— TASK DIRECTIONS —
Please tally the lines in the rows below that contain the string "chart" with matching case, and reply with only that number.

— DATA SECTION —
# # # #

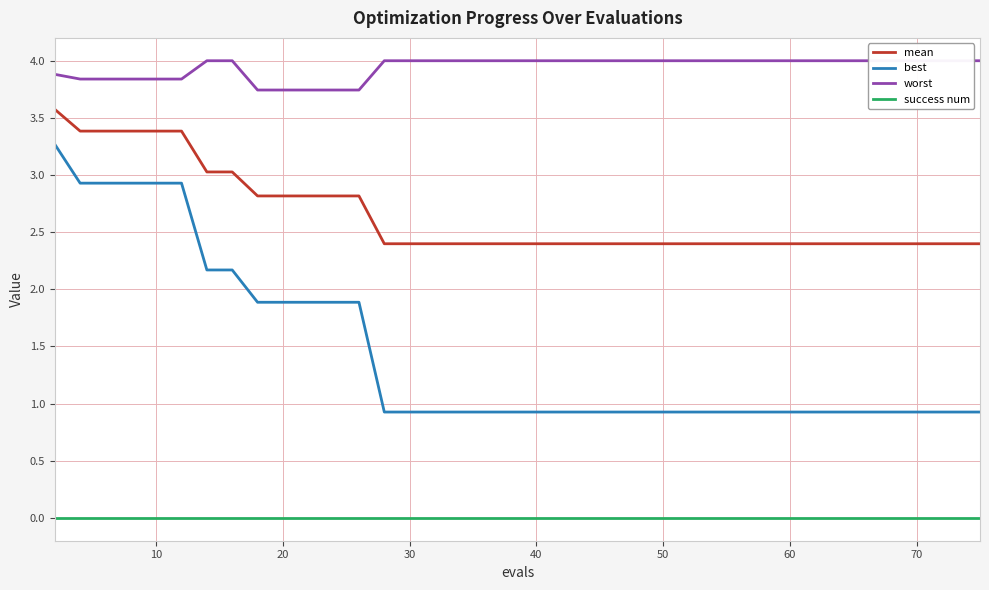

Reading right to left, list all the values displayed in this chart.

mean: 2.4	2.4	2.4	2.4	2.4	2.4	2.4	2.4	2.4	2.4	2.4	2.4	2.4	2.4	2.4	2.4	2.4	2.4	2.4	2.4	2.4	2.4	2.4	2.4	2.4	2.4	2.4	2.8	2.8	2.8	2.8	2.8	3.0	3.0	3.4	3.4	3.4	3.4	3.4	3.6
best: 0.9	0.9	0.9	0.9	0.9	0.9	0.9	0.9	0.9	0.9	0.9	0.9	0.9	0.9	0.9	0.9	0.9	0.9	0.9	0.9	0.9	0.9	0.9	0.9	0.9	0.9	0.9	1.9	1.9	1.9	1.9	1.9	2.2	2.2	2.9	2.9	2.9	2.9	2.9	3.3
worst: 4.0	4.0	4.0	4.0	4.0	4.0	4.0	4.0	4.0	4.0	4.0	4.0	4.0	4.0	4.0	4.0	4.0	4.0	4.0	4.0	4.0	4.0	4.0	4.0	4.0	4.0	4.0	3.7	3.7	3.7	3.7	3.7	4.0	4.0	3.8	3.8	3.8	3.8	3.8	3.9
success num: 0.0	0.0	0.0	0.0	0.0	0.0	0.0	0.0	0.0	0.0	0.0	0.0	0.0	0.0	0.0	0.0	0.0	0.0	0.0	0.0	0.0	0.0	0.0	0.0	0.0	0.0	0.0	0.0	0.0	0.0	0.0	0.0	0.0	0.0	0.0	0.0	0.0	0.0	0.0	0.0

# # # #

— RESULT —
1